>> BEGIN DOCUMENT TEXT

Here is the most minimal example I am able to reduce it to:
using Symbolics
@variables a b
simplify(a/b + 2*a^2/b)
This outputs (a + 2.0(a^2)) / b, but I want (a + 2(a^2)) / b. Replacing simplify with simplify_fractions changes nothing.
With expand(a/b + 2*a^2/b) instead, I get a / b + (2(a^2)) / b, so perhaps the problem is related to how simplify puts everything in one fraction?
Possibly, and then it evaluates the fraction with / which gives a float back for two ints.
I've done some digging. It seems that even
using SymbolicUtils
@syms x
pf = PolyForm(x) # polynomial 1*x^1
div(pf, pf) # x / x
outputs 1.0 instead of 1.
Digging into in SymbolicUtils.jl's polyform.jl, it seems that it ultimately relies on DynamicPolynomials.jl to do the division.
There is an identical open/unresolved issue in that library. But it seems to me that this SymbolicUtils.jl commit was made to provide a workaround?
What is the way to go about this? I suppose the ideal way would be to fix it upstream?
All examples in this issue would be fixed by JuliaAlgebra/MultivariatePolynomials.jl#294.
This was fixed by JuliaAlgebra/MultivariatePolynomials.jl/pull/296 😃
using Symbolics
@variables t a(t)
D(expr) = expand_derivatives(Differential(t)(expr))
simplify_fractions(D(D(a)/a) + D(D(a)/a))
now gives rational coefficients:
((2//1)*a(t)*Differential(t)(Differential(t)(a(t))) - (2//1)*(Differential(t)(a(t))^2)) / (a(t)^2)
Similarly,
using Symbolics
@variables a b
simplify(a/b + 2*a^2/b)
gives
(a + (2//1)*(a^2)) / b

>> END DOCUMENT TEXT

● **REQUIREMENTS**:
Can you recast the paragraph of the thread that begins "This outputs" as a brief list that keeps its main facts?

>> BEGIN ENTRIES

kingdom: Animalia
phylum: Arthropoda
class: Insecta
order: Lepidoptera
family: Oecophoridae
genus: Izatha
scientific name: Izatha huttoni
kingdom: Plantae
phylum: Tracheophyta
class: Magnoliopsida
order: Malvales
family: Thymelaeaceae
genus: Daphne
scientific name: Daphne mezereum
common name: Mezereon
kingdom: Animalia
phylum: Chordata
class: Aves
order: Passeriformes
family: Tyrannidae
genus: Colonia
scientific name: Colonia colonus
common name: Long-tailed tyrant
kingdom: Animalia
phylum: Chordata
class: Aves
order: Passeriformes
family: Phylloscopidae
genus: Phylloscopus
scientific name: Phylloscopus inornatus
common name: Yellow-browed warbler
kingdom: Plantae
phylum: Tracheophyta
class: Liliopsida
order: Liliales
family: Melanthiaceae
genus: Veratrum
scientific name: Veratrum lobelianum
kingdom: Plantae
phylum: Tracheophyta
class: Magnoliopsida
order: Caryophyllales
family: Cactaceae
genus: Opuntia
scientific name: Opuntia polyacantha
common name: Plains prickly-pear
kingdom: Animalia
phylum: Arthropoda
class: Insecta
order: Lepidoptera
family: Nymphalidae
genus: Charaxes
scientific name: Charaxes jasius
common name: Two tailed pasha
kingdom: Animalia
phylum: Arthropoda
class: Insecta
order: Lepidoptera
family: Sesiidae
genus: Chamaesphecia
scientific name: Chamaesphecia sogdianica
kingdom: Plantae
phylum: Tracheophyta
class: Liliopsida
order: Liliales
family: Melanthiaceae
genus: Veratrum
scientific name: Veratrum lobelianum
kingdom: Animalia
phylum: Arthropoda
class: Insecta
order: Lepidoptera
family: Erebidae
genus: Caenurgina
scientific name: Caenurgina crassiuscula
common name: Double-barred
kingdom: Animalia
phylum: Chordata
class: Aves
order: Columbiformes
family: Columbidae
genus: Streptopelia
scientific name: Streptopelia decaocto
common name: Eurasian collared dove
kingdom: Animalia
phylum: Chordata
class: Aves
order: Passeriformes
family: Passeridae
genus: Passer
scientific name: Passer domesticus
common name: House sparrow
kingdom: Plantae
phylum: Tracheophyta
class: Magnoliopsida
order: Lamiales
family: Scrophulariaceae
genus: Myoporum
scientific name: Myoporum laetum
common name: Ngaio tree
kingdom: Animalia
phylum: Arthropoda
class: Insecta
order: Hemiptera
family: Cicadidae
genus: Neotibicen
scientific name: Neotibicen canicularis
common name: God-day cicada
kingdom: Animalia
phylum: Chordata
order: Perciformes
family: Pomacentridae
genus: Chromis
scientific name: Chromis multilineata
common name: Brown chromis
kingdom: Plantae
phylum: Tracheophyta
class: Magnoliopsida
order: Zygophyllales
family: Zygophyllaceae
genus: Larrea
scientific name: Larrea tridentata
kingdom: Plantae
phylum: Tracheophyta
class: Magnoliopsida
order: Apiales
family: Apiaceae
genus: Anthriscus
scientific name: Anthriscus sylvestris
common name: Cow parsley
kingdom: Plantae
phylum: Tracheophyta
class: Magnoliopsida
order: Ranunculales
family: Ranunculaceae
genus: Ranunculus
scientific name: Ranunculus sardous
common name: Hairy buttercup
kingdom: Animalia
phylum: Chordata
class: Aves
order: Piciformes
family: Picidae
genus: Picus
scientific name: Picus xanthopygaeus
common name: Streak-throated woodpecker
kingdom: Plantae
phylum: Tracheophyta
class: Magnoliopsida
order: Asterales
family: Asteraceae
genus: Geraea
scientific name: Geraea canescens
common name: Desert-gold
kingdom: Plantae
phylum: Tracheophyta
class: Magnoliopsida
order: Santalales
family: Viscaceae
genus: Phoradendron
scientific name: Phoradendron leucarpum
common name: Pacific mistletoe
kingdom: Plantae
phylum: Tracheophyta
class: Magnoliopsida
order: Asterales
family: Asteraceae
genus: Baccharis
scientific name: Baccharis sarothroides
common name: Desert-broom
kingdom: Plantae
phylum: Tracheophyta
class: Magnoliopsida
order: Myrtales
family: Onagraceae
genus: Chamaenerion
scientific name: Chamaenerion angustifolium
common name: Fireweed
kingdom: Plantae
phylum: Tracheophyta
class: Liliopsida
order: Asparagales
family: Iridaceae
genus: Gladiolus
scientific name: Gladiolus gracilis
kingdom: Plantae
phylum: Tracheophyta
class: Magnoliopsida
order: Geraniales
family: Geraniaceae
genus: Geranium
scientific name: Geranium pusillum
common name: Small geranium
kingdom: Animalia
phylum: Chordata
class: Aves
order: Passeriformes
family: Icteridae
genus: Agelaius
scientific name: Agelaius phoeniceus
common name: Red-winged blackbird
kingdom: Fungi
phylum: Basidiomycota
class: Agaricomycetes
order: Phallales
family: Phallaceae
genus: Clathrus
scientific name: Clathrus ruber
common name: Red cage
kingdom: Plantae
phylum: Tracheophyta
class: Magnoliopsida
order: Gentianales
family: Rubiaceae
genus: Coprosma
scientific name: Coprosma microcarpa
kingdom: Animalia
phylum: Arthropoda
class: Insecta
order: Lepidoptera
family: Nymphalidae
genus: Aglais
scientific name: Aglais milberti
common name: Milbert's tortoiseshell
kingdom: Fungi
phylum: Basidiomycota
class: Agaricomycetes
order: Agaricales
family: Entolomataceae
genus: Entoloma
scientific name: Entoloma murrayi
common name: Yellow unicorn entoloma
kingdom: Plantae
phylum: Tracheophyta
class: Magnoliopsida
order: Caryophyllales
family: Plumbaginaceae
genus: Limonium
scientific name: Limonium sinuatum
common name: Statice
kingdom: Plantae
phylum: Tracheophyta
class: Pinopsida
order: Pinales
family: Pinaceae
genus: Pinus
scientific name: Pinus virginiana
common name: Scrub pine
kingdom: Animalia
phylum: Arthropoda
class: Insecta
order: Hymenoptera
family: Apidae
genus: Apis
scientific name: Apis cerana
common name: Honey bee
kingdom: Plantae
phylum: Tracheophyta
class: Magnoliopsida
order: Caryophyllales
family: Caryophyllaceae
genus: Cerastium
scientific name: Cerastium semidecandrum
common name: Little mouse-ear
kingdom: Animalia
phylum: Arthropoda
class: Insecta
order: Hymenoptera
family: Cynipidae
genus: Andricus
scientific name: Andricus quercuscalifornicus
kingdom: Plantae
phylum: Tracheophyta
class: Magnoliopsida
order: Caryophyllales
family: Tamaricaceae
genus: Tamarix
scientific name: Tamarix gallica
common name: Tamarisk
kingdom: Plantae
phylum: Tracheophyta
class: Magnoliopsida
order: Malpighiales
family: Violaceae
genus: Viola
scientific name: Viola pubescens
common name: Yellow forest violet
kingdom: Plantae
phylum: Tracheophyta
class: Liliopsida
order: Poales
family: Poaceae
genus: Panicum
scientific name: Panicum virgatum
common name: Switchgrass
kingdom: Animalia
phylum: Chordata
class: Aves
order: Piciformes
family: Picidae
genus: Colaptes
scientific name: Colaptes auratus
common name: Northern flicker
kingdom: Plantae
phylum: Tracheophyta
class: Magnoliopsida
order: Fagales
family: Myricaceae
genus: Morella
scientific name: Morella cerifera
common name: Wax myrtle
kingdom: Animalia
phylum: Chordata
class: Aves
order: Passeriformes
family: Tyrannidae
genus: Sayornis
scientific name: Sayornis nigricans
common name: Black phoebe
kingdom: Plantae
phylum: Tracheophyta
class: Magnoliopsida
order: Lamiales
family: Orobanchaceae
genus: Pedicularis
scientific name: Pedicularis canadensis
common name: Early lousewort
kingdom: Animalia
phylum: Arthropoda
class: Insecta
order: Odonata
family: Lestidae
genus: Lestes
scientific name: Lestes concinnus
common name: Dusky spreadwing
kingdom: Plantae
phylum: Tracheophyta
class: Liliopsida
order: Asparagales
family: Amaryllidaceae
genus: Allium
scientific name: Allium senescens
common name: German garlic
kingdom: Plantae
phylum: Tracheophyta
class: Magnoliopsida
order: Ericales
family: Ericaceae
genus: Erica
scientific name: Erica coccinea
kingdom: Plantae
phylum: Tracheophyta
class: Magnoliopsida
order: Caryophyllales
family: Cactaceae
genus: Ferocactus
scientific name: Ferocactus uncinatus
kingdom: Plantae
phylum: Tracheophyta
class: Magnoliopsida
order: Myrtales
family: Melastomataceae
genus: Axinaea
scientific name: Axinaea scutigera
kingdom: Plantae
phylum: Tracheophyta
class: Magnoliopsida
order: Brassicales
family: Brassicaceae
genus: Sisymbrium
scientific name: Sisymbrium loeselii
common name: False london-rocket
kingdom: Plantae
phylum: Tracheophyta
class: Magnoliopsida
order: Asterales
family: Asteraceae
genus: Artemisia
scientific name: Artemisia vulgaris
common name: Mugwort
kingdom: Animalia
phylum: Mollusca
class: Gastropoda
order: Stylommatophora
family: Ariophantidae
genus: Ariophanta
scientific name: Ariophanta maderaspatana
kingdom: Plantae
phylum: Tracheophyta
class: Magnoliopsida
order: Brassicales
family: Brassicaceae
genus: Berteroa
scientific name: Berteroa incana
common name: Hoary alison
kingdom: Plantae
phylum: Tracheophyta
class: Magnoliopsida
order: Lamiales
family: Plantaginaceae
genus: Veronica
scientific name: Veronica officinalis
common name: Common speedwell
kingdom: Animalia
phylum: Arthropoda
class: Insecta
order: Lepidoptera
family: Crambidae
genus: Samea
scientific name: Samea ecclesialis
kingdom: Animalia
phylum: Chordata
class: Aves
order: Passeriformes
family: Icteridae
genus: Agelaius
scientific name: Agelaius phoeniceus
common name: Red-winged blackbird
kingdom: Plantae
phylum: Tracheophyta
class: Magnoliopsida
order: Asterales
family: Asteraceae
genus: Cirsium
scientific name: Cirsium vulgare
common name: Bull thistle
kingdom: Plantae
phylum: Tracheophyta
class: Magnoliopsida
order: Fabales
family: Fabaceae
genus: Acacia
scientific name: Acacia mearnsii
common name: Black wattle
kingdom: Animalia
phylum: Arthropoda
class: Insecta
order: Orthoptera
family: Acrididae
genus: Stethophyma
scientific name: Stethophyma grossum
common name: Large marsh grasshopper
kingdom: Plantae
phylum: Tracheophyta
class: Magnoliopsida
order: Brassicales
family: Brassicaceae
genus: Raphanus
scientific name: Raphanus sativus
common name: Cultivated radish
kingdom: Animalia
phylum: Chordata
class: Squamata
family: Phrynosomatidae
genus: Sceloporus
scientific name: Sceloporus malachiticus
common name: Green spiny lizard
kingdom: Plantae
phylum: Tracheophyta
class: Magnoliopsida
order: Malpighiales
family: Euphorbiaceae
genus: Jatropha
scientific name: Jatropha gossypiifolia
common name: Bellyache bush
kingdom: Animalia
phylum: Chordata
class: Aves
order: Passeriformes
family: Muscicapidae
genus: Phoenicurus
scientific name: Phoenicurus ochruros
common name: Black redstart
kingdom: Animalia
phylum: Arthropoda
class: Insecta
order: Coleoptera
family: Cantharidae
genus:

>> END ENTRIES

● **ANSWER FOR THE TASK**:
- Actual output: (a + 2.0(a^2)) / b
- Desired output: (a + 2(a^2)) / b
- Swapping simplify for simplify_fractions makes no difference.